=== TASK GOAL ===
Edit the rows from the line with "75+ years of" up to and including the line with "Policies That Could Further Weaken" by replacing "Enquire" with "Inquire", and write out only those lines with no other change. Leave the pictures out of your answer.
*** Opening SUPPLIED DATA ***
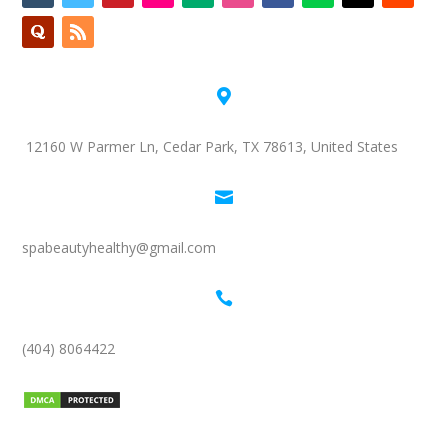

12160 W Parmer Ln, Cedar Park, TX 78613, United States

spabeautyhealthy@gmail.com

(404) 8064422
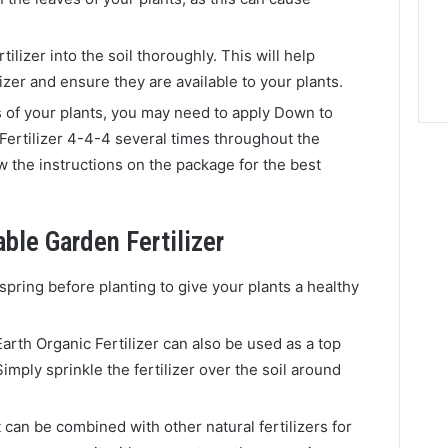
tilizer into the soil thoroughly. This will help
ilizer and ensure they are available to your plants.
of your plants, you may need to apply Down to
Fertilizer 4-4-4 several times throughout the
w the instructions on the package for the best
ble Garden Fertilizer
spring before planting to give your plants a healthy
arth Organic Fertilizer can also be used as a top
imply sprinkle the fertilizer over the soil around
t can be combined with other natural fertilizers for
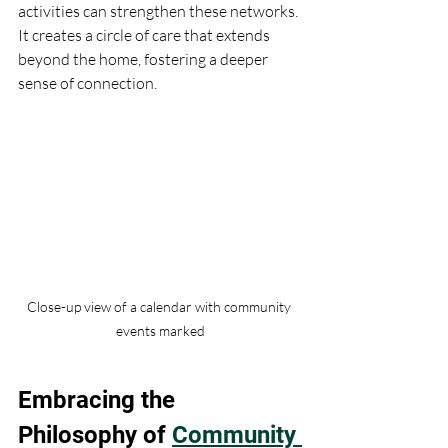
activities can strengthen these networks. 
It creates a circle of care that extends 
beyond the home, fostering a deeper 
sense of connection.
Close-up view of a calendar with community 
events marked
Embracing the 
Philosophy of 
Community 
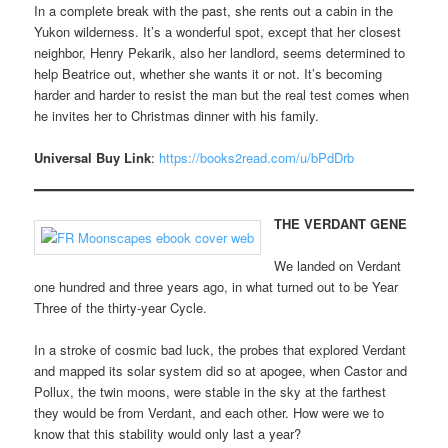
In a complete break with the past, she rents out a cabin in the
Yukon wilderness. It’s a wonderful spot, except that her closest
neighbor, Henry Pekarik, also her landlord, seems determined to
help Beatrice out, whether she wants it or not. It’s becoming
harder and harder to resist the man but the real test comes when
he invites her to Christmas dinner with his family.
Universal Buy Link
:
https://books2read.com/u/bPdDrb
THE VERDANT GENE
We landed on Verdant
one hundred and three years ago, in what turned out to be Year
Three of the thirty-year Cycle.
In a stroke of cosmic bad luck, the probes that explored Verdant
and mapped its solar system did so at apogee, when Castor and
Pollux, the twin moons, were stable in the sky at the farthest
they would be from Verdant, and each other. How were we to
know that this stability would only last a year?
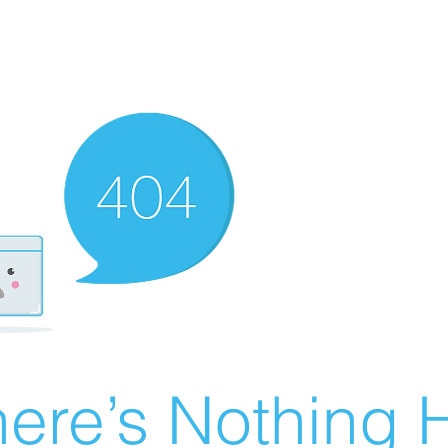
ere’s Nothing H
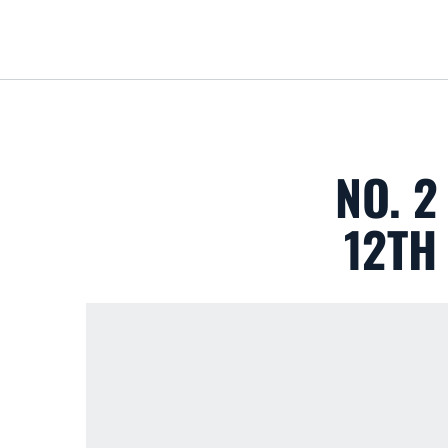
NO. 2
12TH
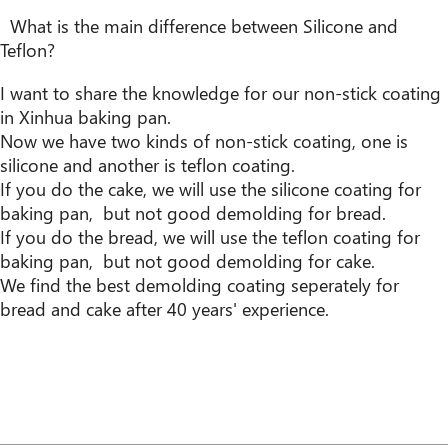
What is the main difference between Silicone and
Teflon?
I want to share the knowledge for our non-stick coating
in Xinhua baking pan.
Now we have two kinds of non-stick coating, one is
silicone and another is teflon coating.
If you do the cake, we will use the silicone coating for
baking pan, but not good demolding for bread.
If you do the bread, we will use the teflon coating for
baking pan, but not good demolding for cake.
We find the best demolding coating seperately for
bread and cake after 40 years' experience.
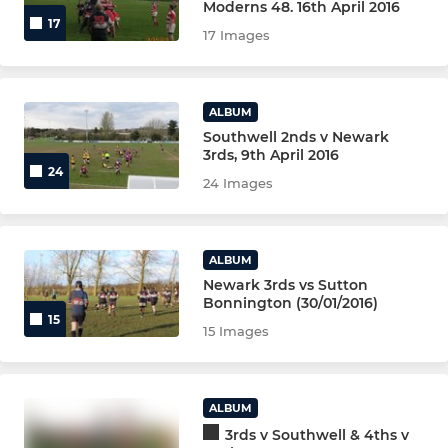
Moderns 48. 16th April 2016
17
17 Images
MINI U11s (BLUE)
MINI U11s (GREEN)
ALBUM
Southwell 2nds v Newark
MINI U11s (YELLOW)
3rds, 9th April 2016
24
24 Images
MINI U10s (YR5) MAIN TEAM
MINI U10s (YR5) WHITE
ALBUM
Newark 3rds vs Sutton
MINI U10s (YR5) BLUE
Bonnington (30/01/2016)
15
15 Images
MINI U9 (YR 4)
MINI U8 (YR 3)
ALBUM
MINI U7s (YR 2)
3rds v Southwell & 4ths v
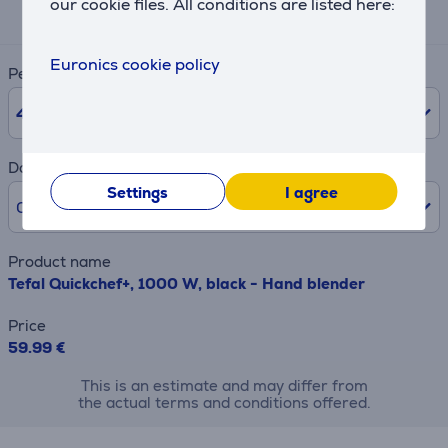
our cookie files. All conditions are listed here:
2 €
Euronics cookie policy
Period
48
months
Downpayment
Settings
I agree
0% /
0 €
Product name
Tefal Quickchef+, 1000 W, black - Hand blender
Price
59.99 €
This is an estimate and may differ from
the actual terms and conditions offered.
*** Closing SUPPLIED DATA ***
*** Opening SUPPLIED DATA ***
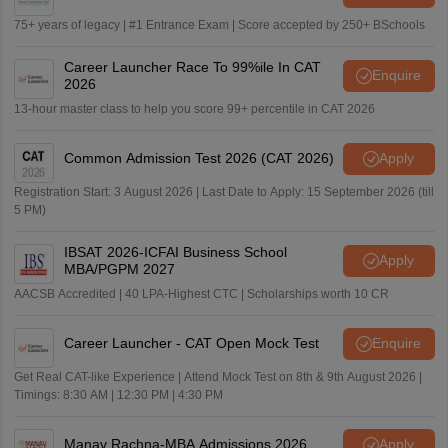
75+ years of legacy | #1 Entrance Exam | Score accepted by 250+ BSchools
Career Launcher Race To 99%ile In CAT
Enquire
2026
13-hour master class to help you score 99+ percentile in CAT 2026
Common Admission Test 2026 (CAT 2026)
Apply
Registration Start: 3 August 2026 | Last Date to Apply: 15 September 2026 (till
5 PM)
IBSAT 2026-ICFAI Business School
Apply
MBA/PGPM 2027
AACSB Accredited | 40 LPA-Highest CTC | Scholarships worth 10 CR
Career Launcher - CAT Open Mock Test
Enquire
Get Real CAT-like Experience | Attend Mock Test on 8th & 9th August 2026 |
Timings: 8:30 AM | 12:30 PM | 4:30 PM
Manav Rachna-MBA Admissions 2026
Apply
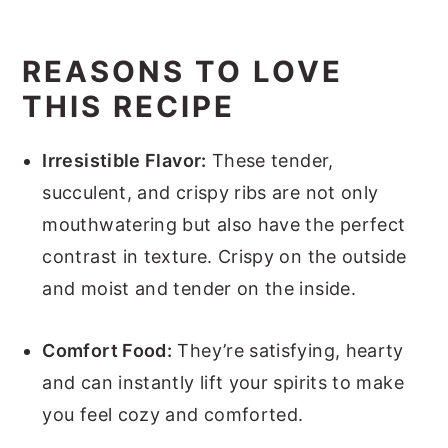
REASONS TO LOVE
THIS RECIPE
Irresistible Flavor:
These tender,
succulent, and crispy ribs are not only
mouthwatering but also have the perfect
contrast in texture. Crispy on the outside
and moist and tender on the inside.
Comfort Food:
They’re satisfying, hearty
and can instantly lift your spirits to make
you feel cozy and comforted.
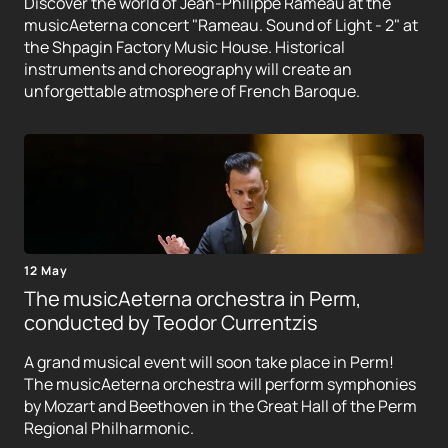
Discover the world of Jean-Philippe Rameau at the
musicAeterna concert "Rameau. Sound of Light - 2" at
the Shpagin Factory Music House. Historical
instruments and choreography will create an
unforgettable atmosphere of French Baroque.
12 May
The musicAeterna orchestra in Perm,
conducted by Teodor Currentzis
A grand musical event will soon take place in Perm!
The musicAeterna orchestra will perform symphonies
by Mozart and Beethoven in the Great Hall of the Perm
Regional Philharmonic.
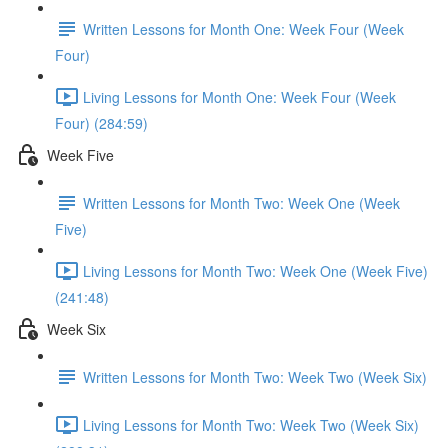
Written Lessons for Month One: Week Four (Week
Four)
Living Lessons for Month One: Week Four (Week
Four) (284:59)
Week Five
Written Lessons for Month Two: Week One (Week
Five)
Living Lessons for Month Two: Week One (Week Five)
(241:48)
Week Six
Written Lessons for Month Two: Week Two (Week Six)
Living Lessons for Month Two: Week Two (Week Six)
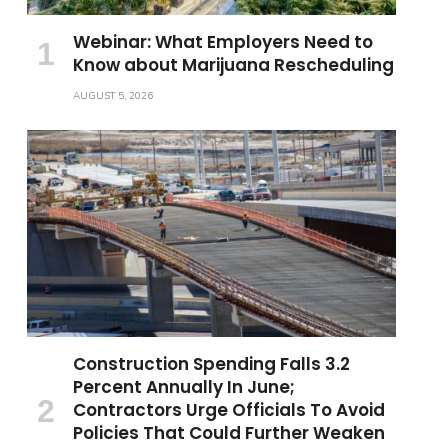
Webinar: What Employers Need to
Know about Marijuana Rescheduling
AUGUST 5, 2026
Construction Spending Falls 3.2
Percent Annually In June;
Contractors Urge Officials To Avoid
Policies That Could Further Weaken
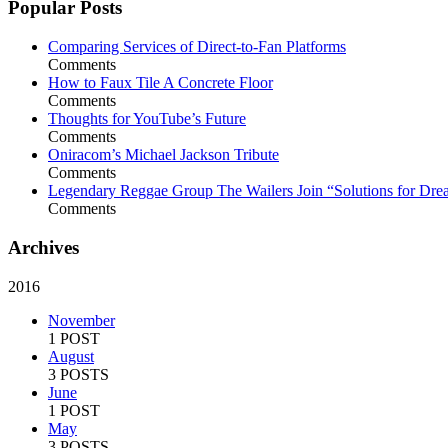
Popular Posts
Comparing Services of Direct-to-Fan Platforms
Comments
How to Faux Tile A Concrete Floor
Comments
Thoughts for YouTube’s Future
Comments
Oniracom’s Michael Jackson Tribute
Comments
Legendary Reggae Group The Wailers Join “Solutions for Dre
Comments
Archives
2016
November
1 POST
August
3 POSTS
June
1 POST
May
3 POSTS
*** Closing SUPPLIED DATA ***
*** Opening SUPPLIED DATA ***
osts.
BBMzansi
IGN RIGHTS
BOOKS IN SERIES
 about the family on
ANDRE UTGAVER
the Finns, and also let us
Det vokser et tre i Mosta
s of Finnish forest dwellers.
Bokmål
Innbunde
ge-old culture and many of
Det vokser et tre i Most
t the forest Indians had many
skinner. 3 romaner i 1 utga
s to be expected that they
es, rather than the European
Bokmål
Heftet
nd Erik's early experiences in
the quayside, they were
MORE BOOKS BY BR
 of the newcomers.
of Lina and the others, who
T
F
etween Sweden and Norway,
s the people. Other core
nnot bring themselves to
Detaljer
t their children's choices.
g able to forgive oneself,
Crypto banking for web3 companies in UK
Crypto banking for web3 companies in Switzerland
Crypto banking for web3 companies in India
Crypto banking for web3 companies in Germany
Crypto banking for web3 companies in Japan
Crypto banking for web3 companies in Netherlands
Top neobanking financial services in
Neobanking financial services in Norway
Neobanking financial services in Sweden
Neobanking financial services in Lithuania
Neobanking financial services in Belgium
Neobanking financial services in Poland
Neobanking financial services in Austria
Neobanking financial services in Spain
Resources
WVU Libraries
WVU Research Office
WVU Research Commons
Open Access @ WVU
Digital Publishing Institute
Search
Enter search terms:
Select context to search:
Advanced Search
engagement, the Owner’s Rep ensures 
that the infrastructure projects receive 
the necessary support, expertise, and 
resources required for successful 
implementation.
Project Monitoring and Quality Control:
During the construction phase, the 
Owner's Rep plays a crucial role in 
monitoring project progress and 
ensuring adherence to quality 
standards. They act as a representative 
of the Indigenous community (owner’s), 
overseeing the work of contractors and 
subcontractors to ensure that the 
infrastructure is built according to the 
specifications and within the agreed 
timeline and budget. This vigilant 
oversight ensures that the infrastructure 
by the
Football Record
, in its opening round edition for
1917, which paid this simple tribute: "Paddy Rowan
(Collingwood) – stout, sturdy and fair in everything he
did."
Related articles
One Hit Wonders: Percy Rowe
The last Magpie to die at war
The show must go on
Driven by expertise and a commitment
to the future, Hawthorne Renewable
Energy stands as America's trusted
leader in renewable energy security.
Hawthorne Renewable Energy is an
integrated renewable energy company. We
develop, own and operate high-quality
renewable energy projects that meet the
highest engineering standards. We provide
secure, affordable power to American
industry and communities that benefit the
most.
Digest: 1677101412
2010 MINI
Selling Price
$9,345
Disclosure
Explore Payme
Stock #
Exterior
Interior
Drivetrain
*** Closing SUPPLIED DATA ***
=== EXERCISE RESPONSE ===
75+ years of legacy | #1 Entrance Exam | Score accepted by 250+ BSchools
Career Launcher Race To 99%ile In CAT
Inquire
2026
13-hour master class to help you score 99+ percentile in CAT 2026
Common Admission Test 2026 (CAT 2026)
Apply
Registration Start: 3 August 2026 | Last Date to Apply: 15 September 2026 (till
5 PM)
IBSAT 2026-ICFAI Business School
Apply
MBA/PGPM 2027
AACSB Accredited | 40 LPA-Highest CTC | Scholarships worth 10 CR
Career Launcher - CAT Open Mock Test
Inquire
Get Real CAT-like Experience | Attend Mock Test on 8th & 9th August 2026 |
Timings: 8:30 AM | 12:30 PM | 4:30 PM
Manav Rachna-MBA Admissions 2026
Apply
REASONS TO LOVE
THIS RECIPE
Irresistible Flavor:
These tender,
succulent, and crispy ribs are not only
mouthwatering but also have the perfect
contrast in texture. Crispy on the outside
and moist and tender on the inside.
Comfort Food:
They’re satisfying, hearty
and can instantly lift your spirits to make
you feel cozy and comforted.
Discover the world of Jean-Philippe Rameau at the
musicAeterna concert "Rameau. Sound of Light - 2" at
the Shpagin Factory Music House. Historical
instruments and choreography will create an
unforgettable atmosphere of French Baroque.
12 May
The musicAeterna orchestra in Perm,
conducted by Teodor Currentzis
A grand musical event will soon take place in Perm!
The musicAeterna orchestra will perform symphonies
by Mozart and Beethoven in the Great Hall of the Perm
Regional Philharmonic.
Written Lessons for Month One: Week Four (Week
Four)
Living Lessons for Month One: Week Four (Week
Four) (284:59)
Week Five
Written Lessons for Month Two: Week One (Week
Five)
Living Lessons for Month Two: Week One (Week Five)
(241:48)
Week Six
Written Lessons for Month Two: Week Two (Week Six)
Living Lessons for Month Two: Week Two (Week Six)
Webinar: What Employers Need to
Know about Marijuana Rescheduling
AUGUST 5, 2026
Construction Spending Falls 3.2
Percent Annually In June;
Contractors Urge Officials To Avoid
Policies That Could Further Weaken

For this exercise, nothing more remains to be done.